**Extracted entries**
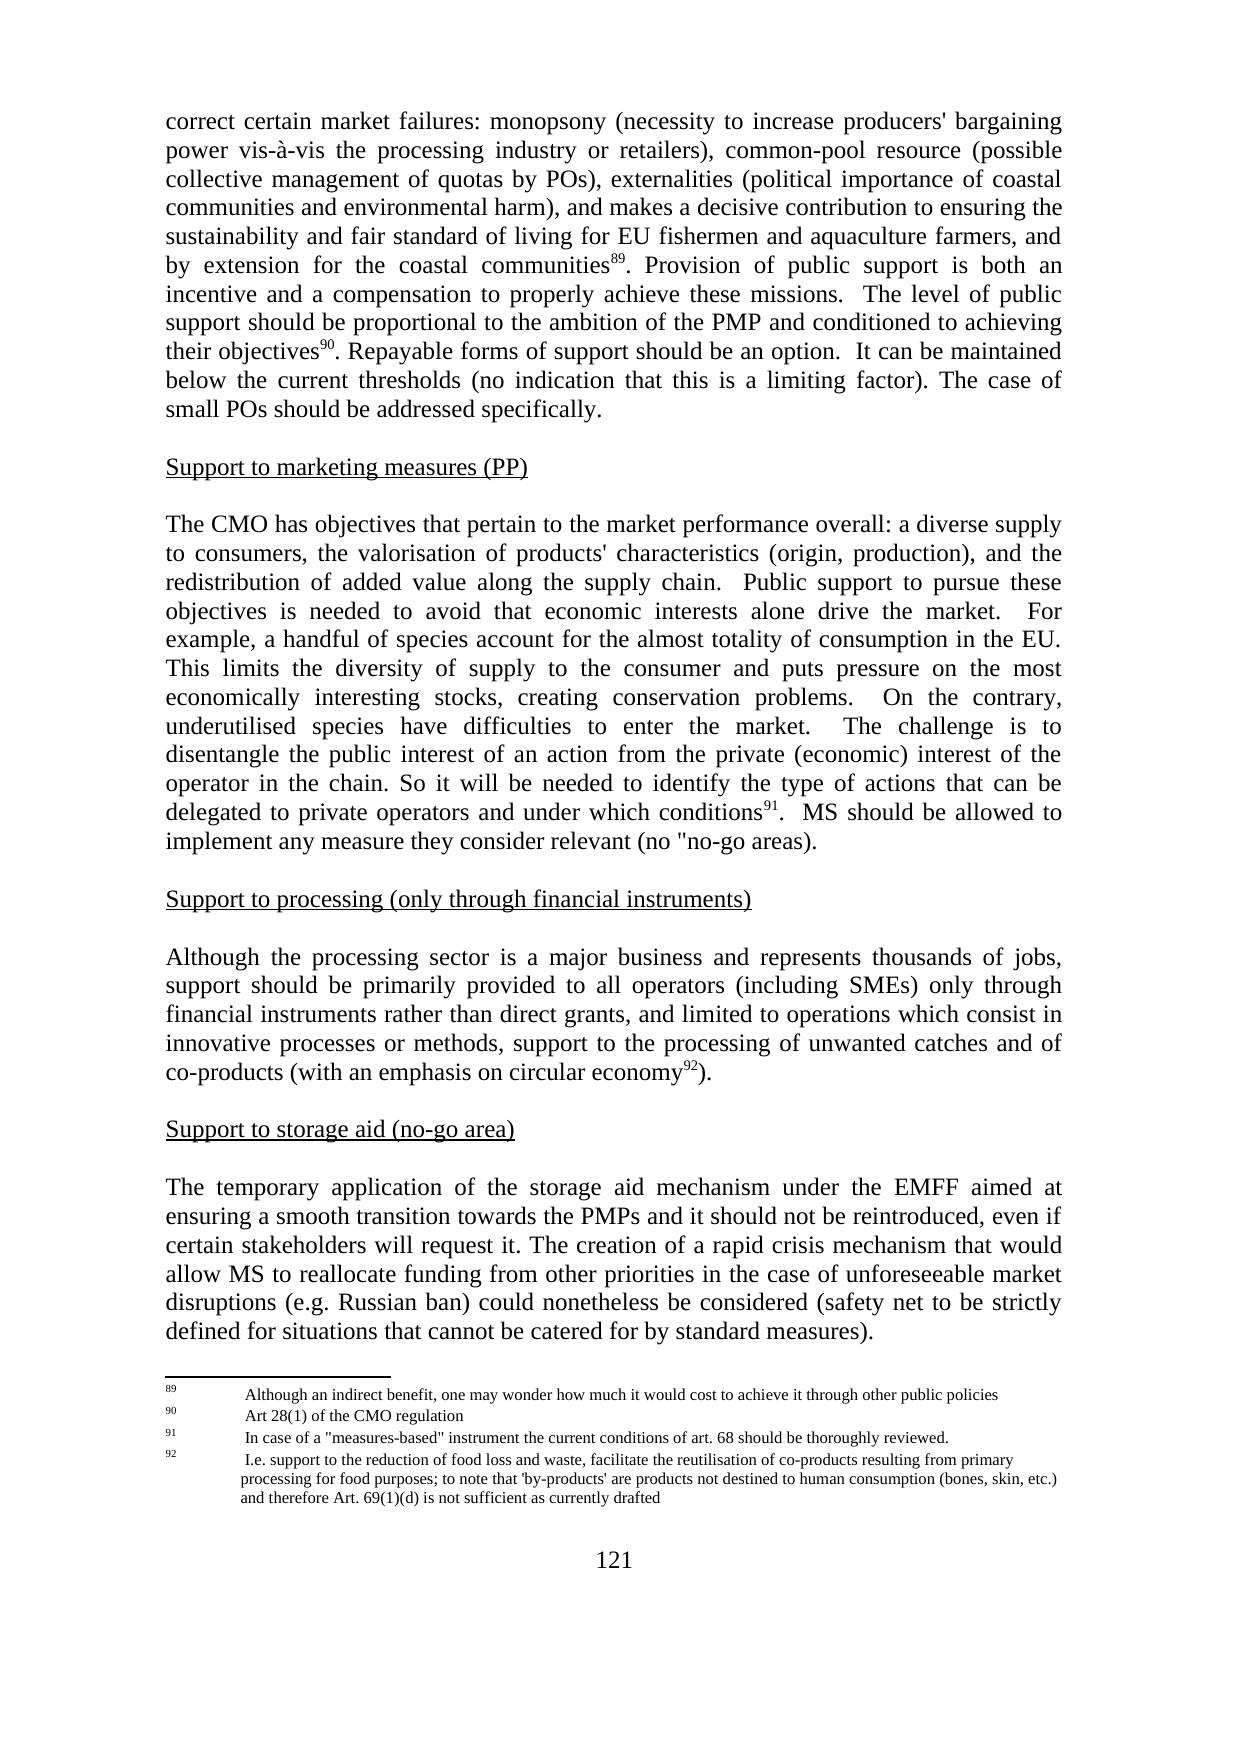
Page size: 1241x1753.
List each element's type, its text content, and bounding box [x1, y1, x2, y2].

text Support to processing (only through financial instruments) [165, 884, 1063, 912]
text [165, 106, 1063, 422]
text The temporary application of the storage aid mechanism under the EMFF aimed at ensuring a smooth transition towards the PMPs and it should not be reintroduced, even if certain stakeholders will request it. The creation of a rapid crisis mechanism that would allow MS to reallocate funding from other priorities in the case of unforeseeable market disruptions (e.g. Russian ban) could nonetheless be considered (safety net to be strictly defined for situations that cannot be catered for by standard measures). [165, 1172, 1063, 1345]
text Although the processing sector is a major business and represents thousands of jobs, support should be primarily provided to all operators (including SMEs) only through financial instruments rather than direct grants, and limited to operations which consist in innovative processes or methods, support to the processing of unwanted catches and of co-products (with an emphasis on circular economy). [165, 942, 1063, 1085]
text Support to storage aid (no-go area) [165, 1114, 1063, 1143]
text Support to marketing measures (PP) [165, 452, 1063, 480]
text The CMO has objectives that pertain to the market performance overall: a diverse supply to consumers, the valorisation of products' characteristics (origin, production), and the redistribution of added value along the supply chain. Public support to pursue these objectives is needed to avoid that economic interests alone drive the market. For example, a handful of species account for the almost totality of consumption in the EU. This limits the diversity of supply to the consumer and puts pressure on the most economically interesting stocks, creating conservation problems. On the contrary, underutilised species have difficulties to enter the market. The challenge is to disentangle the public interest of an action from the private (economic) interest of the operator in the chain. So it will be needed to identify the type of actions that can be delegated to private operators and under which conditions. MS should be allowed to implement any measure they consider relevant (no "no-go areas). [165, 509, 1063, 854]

**How to complete this task**
How many of the lines in the records include the word "processing"? Only the number should be given.

**Your response**
2